■ About this exercise ■
Copy out, exactly and with nothing else, the stretch of lines that starts at the line containing "Daman supports the" and finishes at the end of the data.

■ Given data ■

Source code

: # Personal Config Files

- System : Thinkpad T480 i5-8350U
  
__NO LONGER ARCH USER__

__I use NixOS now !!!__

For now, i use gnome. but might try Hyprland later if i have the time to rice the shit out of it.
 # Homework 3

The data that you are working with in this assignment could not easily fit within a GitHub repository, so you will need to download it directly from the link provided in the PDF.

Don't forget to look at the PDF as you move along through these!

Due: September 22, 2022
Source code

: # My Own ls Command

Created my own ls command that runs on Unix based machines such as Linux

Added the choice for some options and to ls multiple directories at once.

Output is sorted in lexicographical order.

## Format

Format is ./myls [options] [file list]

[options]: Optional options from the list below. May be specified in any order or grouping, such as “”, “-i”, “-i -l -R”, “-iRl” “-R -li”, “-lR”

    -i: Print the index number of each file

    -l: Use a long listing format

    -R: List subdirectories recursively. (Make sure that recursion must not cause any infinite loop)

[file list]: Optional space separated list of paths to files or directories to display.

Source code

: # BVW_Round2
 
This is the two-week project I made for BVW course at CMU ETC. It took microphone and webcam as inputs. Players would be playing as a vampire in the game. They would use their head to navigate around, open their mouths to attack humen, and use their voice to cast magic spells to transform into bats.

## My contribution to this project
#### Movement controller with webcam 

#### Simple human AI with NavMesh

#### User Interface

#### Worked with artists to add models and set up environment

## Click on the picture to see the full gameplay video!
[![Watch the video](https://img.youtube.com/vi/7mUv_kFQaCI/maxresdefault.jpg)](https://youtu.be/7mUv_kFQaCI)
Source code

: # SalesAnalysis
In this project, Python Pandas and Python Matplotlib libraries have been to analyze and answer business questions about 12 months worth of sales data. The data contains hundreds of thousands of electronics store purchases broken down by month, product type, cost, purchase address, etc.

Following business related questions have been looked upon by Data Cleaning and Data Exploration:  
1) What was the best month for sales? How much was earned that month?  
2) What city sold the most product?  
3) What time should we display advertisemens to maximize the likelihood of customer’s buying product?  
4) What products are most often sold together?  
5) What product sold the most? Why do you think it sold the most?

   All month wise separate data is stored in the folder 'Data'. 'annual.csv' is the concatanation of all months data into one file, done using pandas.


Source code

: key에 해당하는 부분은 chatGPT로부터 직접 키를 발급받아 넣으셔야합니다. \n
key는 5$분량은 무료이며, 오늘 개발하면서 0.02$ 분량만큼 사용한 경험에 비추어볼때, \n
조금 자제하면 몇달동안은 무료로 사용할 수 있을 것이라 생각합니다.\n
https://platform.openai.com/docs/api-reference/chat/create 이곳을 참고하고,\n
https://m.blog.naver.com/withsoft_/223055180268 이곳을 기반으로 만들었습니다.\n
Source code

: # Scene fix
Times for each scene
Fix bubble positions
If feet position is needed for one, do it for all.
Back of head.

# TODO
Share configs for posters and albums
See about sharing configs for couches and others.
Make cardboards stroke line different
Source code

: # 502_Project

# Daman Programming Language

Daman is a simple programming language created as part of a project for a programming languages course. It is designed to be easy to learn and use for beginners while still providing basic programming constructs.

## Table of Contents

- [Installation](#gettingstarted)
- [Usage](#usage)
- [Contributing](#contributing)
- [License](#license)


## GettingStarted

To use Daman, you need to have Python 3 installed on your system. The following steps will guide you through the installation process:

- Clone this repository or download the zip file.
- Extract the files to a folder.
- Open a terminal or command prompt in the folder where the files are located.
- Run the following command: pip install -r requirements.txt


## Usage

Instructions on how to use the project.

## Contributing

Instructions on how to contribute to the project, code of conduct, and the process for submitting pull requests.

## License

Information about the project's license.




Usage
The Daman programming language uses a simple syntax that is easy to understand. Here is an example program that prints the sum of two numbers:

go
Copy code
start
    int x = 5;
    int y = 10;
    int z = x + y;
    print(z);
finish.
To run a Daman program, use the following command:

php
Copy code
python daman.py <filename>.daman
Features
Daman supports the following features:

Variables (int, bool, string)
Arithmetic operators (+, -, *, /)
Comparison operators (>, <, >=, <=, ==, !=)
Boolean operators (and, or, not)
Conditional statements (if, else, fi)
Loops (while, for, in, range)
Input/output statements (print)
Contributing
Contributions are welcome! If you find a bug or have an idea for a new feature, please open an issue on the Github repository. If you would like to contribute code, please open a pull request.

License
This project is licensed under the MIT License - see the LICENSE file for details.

■ Expected output ■
Daman supports the following features:

Variables (int, bool, string)
Arithmetic operators (+, -, *, /)
Comparison operators (>, <, >=, <=, ==, !=)
Boolean operators (and, or, not)
Conditional statements (if, else, fi)
Loops (while, for, in, range)
Input/output statements (print)
Contributing
Contributions are welcome! If you find a bug or have an idea for a new feature, please open an issue on the Github repository. If you would like to contribute code, please open a pull request.

License
This project is licensed under the MIT License - see the LICENSE file for details.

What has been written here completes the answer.